# Help! My first Ooth!



## atlfrog (Mar 3, 2007)

Hello, people. I just got my oothes today and I was wondering how I care for the oothes? I know the care of the nymphs, just never cared for the egg case before. Can anyone help me!  The mantids are Oxyothestis Dumonti (N. African Grass Mantis)


----------



## robo mantis (Mar 3, 2007)

Ok first find a container. You can hotglue the back of the ooth to the side of the container. or you can hook it up to a string. The guys will fill in details.


----------



## OGIGA (Mar 3, 2007)

I read around here that you should keep the ooth at the same temperature and humidity as you would for the nymphs.


----------



## Rick (Mar 3, 2007)

> I read around here that you should keep the ooth at the same temperature and humidity as you would for the nymphs.

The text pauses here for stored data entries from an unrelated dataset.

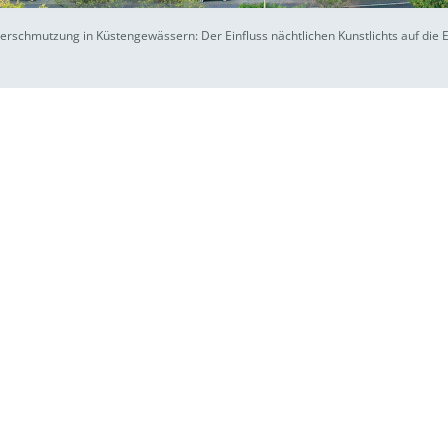
erschmutzung in Küstengewässern: Der Einfluss nächtlichen Kunstlichts auf die 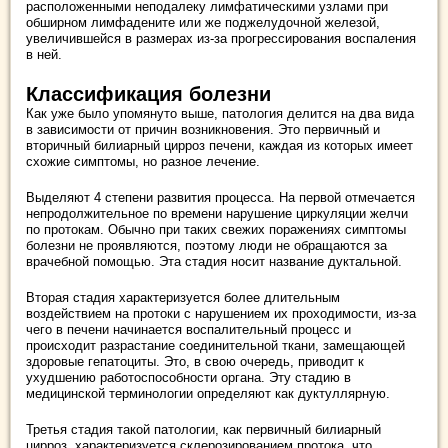
расположенными неподалеку лимфатическими узлами при
обширном лимфадените или же поджелудочной железой,
увеличившейся в размерах из-за прогрессирования воспаления
в ней.
Классификация болезни
Как уже было упомянуто выше, патология делится на два вида
в зависимости от причин возникновения. Это первичный и
вторичный билиарный цирроз печени, каждая из которых имеет
схожие симптомы, но разное лечение.
Выделяют 4 степени развития процесса. На первой отмечается
непродолжительное по времени нарушение циркуляции желчи
по протокам. Обычно при таких свежих поражениях симптомы
болезни не проявляются, поэтому люди не обращаются за
врачебной помощью. Эта стадия носит название дуктальной.
Вторая стадия характеризуется более длительным
воздействием на протоки с нарушением их проходимости, из-за
чего в печени начинается воспалительный процесс и
происходит разрастание соединительной ткани, замещающей
здоровые гепатоциты. Это, в свою очередь, приводит к
ухудшению работоспособности органа. Эту стадию в
медицинской терминологии определяют как дуктуллярную.
Третья стадия такой патологии, как первичный билиарный
цирроз, характеризуется склерозированием протока, что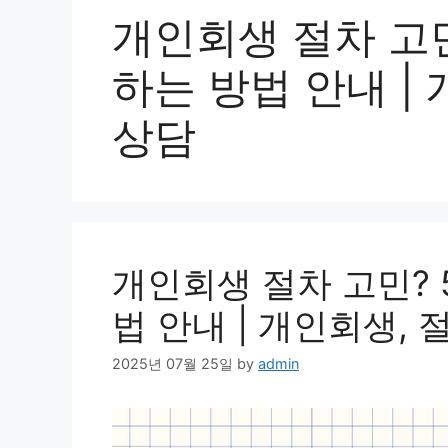
개인회생 절차 고민
하는 방법 안내 | 
상담
개인회생 절차 고민?
법 안내 | 개인회생, 
2025년 07월 25일
by
admin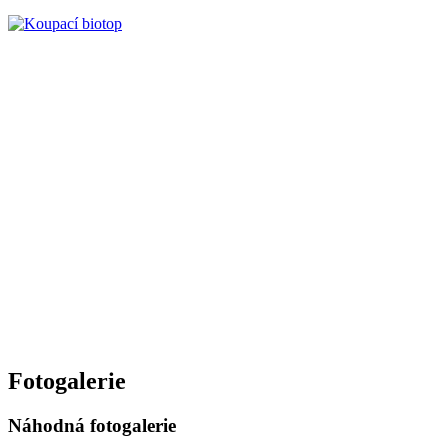
Fotogalerie
Náhodná fotogalerie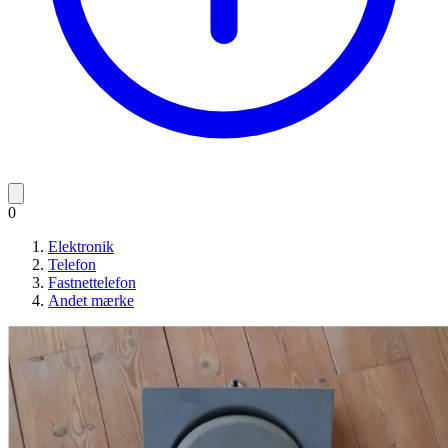
0
Elektronik
Telefon
Fastnettelefon
Andet mærke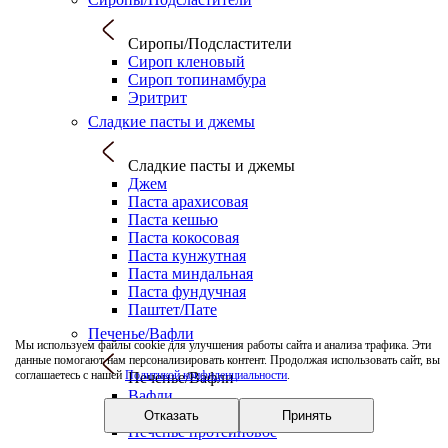
Сиропы/Подсластители
Сироп кленовый
Сироп топинамбура
Эритрит
Сладкие пасты и джемы
Сладкие пасты и джемы
Джем
Паста арахисовая
Паста кешью
Паста кокосовая
Паста кунжутная
Паста миндальная
Паста фундучная
Паштет/Пате
Печенье/Вафли
Мы используем файлы cookie для улучшения работы сайта и анализа трафика. Эти
данные помогают нам персонализировать контент. Продолжая использовать сайт, вы
соглашаетесь с нашей
Политикой конфиденциальности
.
Печенье/Вафли
Вафли
Печенье
Отказать
Принять
Печенье протеиновое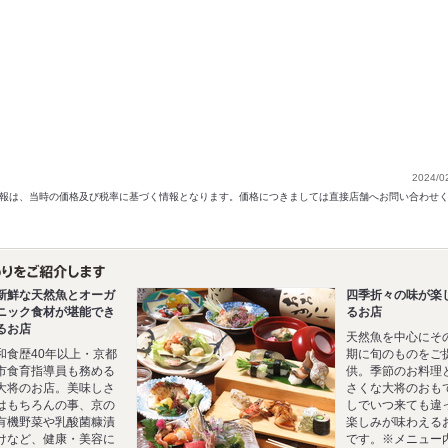
2024/0
以前の情報は、当時の価格及び税率に基づく情報となります。価格につきましては直接店舗へお問い合わせ
新鮮な天然魚とオーガ
四季折々の味が楽
ニック食材が堪能でき
るお店
るお店
天然魚を中心にそ
和食歴40年以上・京都
期に旬のものをご
市食育指導員も務める
供。季節のお料理
大将のお店。美味しさ
さくな大将のおも
はもちろんの事、京の
しでいつ来ても違
有機野菜や乳酸菌糠漬
楽しみが味わえる
けなど、健康・美容に
です。※メニュー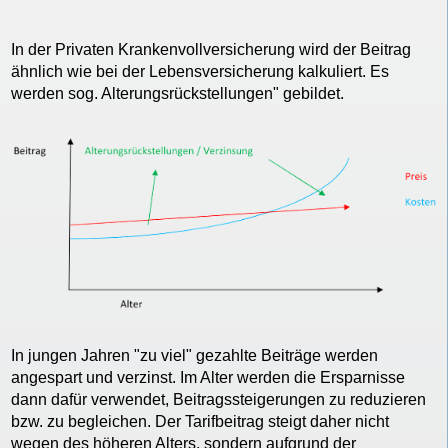
In der Privaten Krankenvollversicherung wird der Beitrag
ähnlich wie bei der Lebensversicherung kalkuliert. Es
werden sog. Alterungsrückstellungen" gebildet.
In jungen Jahren "zu viel" gezahlte Beiträge werden
angespart und verzinst. Im Alter werden die Ersparnisse
dann dafür verwendet, Beitragssteigerungen zu reduzieren
bzw. zu begleichen. Der Tarifbeitrag steigt daher nicht
wegen des höheren Alters, sondern aufgrund der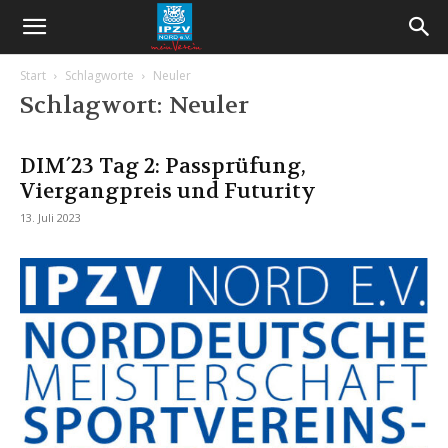
Start
Schlagworte
Neuler
Schlagwort: Neuler
DIM´23 Tag 2: Passprüfung,
Viergangpreis und Futurity
13. Juli 2023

Yes. Just make sure that you hang it in the proper orientation so the nymphs can emerge. If it is a species that hatches out a large amount keep that in mind because moving/seperating them is difficult. I normally keep them all together for awhile.


----------



## dannyboy (Mar 16, 2007)

hi i jus bred my african mantis, i dont know of what orogin it is

but i was wondering dou have to stick the ooth up or can u just lay it on its back on the bottom of the container???


----------



## yen_saw (Mar 16, 2007)

The ootheca for this species is extremely small, hotglue to the ootheca will probably burn the ooth if you don't have the stick connected to the ooth. I would suggest pinned it to the side og the container if you only have the ootheca. If the ooth comes with a stick, you can hot glue the stick to the side of the wall. Keep the ootheca warm at around 85-90F, spray once every 3-4 day. Each ootheca hatched out 10-15 nymphs. They are very cannibalistic and feed constantly so have your fruit flies culture ready or prepare to face heavy casualty. Good luck


----------